Sladjana Vujovic is a London-based playwright who is originally from Montenegro. The Tender Mercies is an Edinburgh Fringe First Award winner.
Read the playtext from the collection Eastern Promise.
The Little Black Book
by Jean-Claude Carriere, translated by Solvene Tiffou
One morning, Jean-Jacques leaves his door ajar – and a total stranger slips into his life. Is she deranged, a squatter, or a woman from his past? As a lawyer, he should know how to get rid of her, but as a man, he has no idea. His orderly world is turned upside-down when what started as a comic encounter changes his life forever.
Jean-Claude Carrière is a French novelist, screenwriter, actor and Academy Award honoree. L'aide–memoire was produced in Paris in 1968 and later on Broadway as The Little Black Book in 1972.
Moving Bodies by Arthur Giron
Moving Bodies is a chronicle of the brilliant life of Nobel Prize-winning scientist Richard Feynman. From his role in the development of the atomic bomb to his controversial testimony at the investigation of the Challenger disaster, Feynman casts a long shadow across the worlds of physics and mathematics. Through playwright Arthur Giron's eyes, we see how Feynman became one of the most important scientists of our time.
Our Enemies: Lively Scenes of Love and Combat by Yussef El Guindi
Our Enemies examines the intra-Muslim conflicts that face writers, imams, and second-generation Arab Americans. The successful Arab writer Mohsen is pitted against the struggling writer Gamal and his novelist girlfriend Noor. Each has contended with the idea of 'selling out' and are frustrated at the way their fellow writers represent their culture in the American media.
Yussef El Guindi is a prolific Arab American playwright of Egyptian descent. Our Enemies won the M. Elizabeth Osborn Award in 2009.
Read the playtext in The Selected Works of Yussef El Guindi.
Indian Arm by Hiro Kanagawa
Adapted from Henrik Ibsen's Little Eyolf, this is the story of Rita and Alfred Allmers who live in an isolated family cabin on native leasehold land overlooking Indian Arm, a still untamed glacial fjord just north of Vancouver, BC. The fragile impasse of their lives is torn asunder by the appearance of Janice, the surviving member of the Indigenous family who leased the land to Rita’s reclusive and mysterious father over 50 years ago. With the lease now expired, they are all engulfed by the secrets and contradictions of their lives and of the land itself – in both the past and the present – and their stories are drawn inexorably toward an unspeakable tragedy.
Indian Arm won the Governor General's Literary Award for Drama in 2017.

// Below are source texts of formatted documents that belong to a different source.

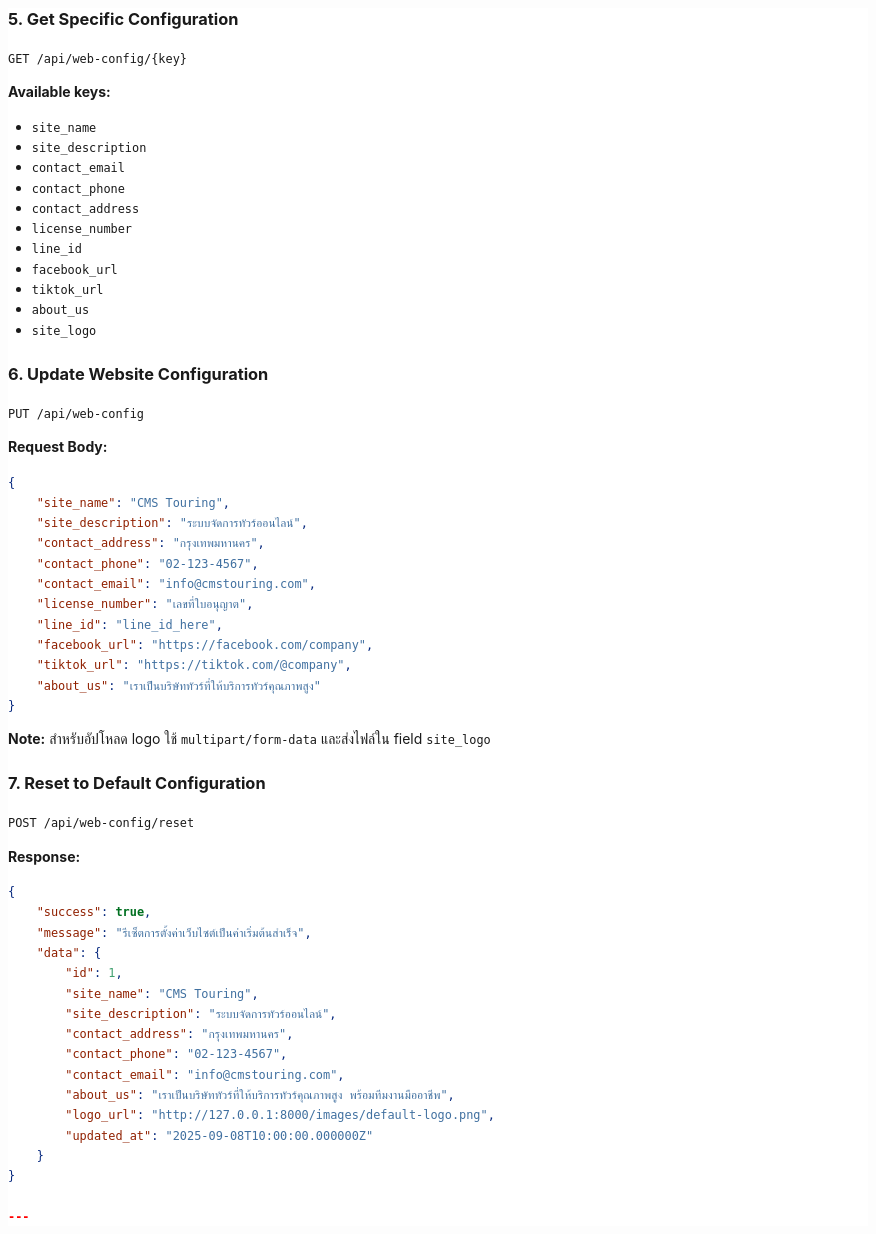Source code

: ### 5. Get Specific Configuration
```http
GET /api/web-config/{key}
```

**Available keys:**
- `site_name`
- `site_description`
- `contact_email`
- `contact_phone`
- `contact_address`
- `license_number`
- `line_id`
- `facebook_url`
- `tiktok_url`
- `about_us`
- `site_logo`

### 6. Update Website Configuration
```http
PUT /api/web-config
```

**Request Body:**
```json
{
    "site_name": "CMS Touring",
    "site_description": "ระบบจัดการทัวร์ออนไลน์",
    "contact_address": "กรุงเทพมหานคร",
    "contact_phone": "02-123-4567",
    "contact_email": "info@cmstouring.com",
    "license_number": "เลขที่ใบอนุญาต",
    "line_id": "line_id_here",
    "facebook_url": "https://facebook.com/company",
    "tiktok_url": "https://tiktok.com/@company",
    "about_us": "เราเป็นบริษัททัวร์ที่ให้บริการทัวร์คุณภาพสูง"
}
```

**Note:** สำหรับอัปโหลด logo ใช้ `multipart/form-data` และส่งไฟล์ใน field `site_logo`

### 7. Reset to Default Configuration
```http
POST /api/web-config/reset
```

**Response:**
```json
{
    "success": true,
    "message": "รีเซ็ตการตั้งค่าเว็บไซต์เป็นค่าเริ่มต้นสำเร็จ",
    "data": {
        "id": 1,
        "site_name": "CMS Touring",
        "site_description": "ระบบจัดการทัวร์ออนไลน์",
        "contact_address": "กรุงเทพมหานคร",
        "contact_phone": "02-123-4567",
        "contact_email": "info@cmstouring.com",
        "about_us": "เราเป็นบริษัททัวร์ที่ให้บริการทัวร์คุณภาพสูง พร้อมทีมงานมืออาชีพ",
        "logo_url": "http://127.0.0.1:8000/images/default-logo.png",
        "updated_at": "2025-09-08T10:00:00.000000Z"
    }
}

---

```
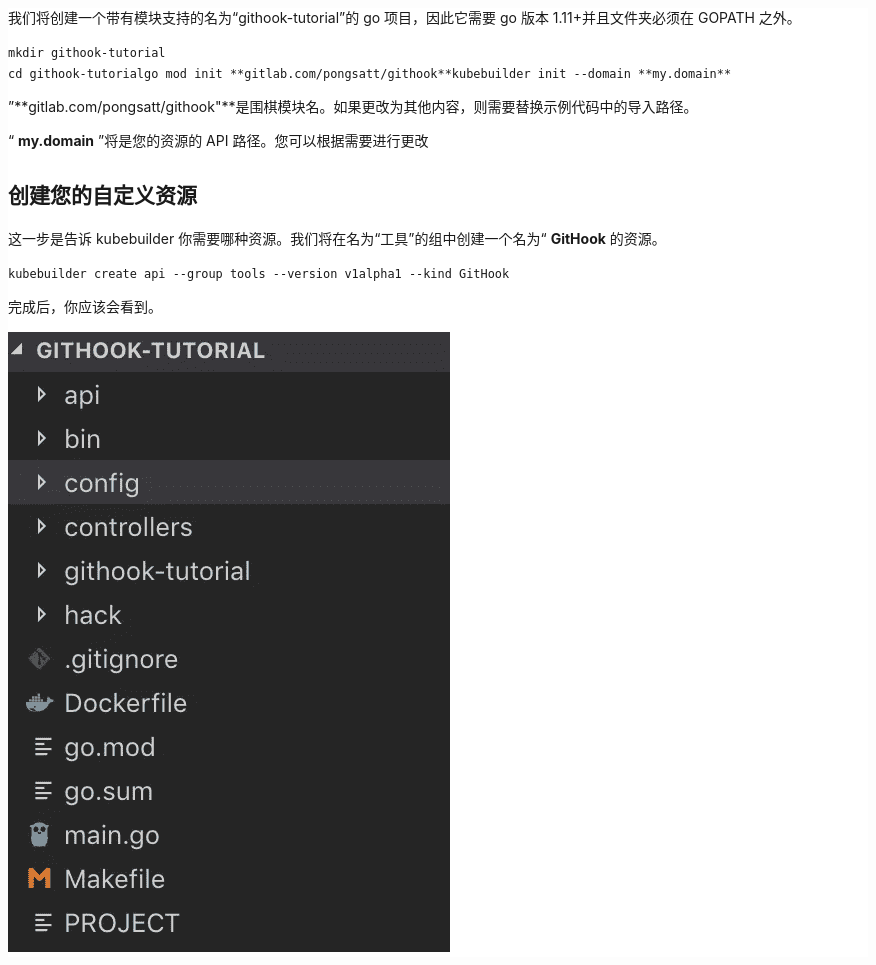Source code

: 我们将创建一个带有模块支持的名为“githook-tutorial”的 go 项目，因此它需要 go 版本 1.11+并且文件夹必须在 GOPATH 之外。

```
mkdir githook-tutorial
cd githook-tutorialgo mod init **gitlab.com/pongsatt/githook**kubebuilder init --domain **my.domain**
```

”**gitlab.com/pongsatt/githook"**是围棋模块名。如果更改为其他内容，则需要替换示例代码中的导入路径。

“ **my.domain** ”将是您的资源的 API 路径。您可以根据需要进行更改

## 创建您的自定义资源

这一步是告诉 kubebuilder 你需要哪种资源。我们将在名为“工具”的组中创建一个名为“ **GitHook** 的资源。

```
kubebuilder create api --group tools --version v1alpha1 --kind GitHook
```

完成后，你应该会看到。

![](img/6d4dba4fc904d860d172b04b4d4ca2f5.png)
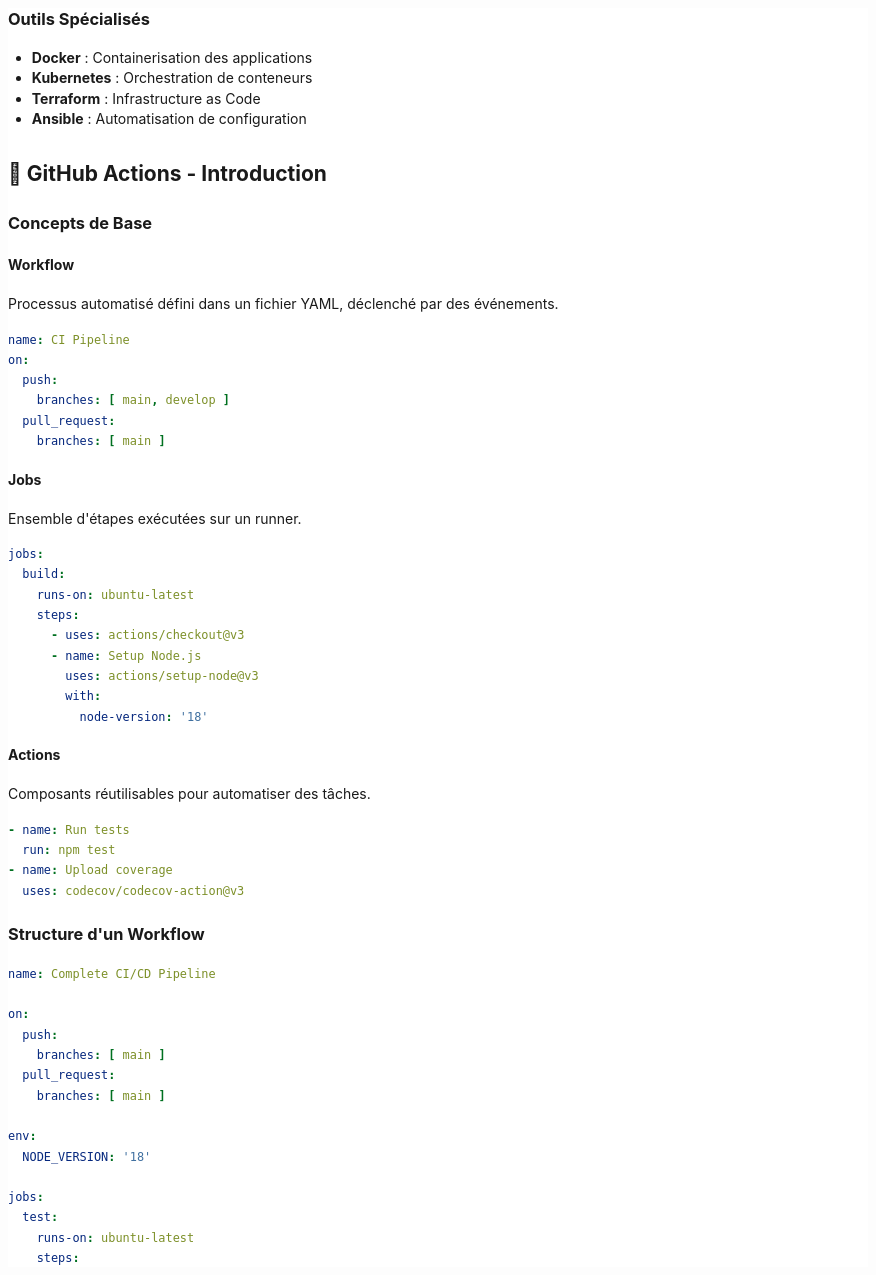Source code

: ### Outils Spécialisés
- **Docker** : Containerisation des applications
- **Kubernetes** : Orchestration de conteneurs
- **Terraform** : Infrastructure as Code
- **Ansible** : Automatisation de configuration

## 🚀 GitHub Actions - Introduction

### Concepts de Base

#### Workflow
Processus automatisé défini dans un fichier YAML, déclenché par des événements.

```yaml
name: CI Pipeline
on:
  push:
    branches: [ main, develop ]
  pull_request:
    branches: [ main ]
```

#### Jobs
Ensemble d'étapes exécutées sur un runner.

```yaml
jobs:
  build:
    runs-on: ubuntu-latest
    steps:
      - uses: actions/checkout@v3
      - name: Setup Node.js
        uses: actions/setup-node@v3
        with:
          node-version: '18'
```

#### Actions
Composants réutilisables pour automatiser des tâches.

```yaml
- name: Run tests
  run: npm test
- name: Upload coverage
  uses: codecov/codecov-action@v3
```

### Structure d'un Workflow

```yaml
name: Complete CI/CD Pipeline

on:
  push:
    branches: [ main ]
  pull_request:
    branches: [ main ]

env:
  NODE_VERSION: '18'

jobs:
  test:
    runs-on: ubuntu-latest
    steps:
```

Bone Cage by Catherine Banks
Bone Cage examines how young people in rural communities, employed in the destruction of the environment they love, treat the people they love at the end of their shift. Bone Cage is about the difficulty in growing and hanging on to dreams in a world where dreams are seen as impractical or weak. It is funny. It is tragic. It is about different kinds of escaping. It is about a soul trapped in its own rib cage, a cage of bone, a bone cage.
Bone Cage was awarded the Special Merit prize in the Theatre BC New Play Competition in 2002 and the Governor General's Literary Award for Drama in 2008.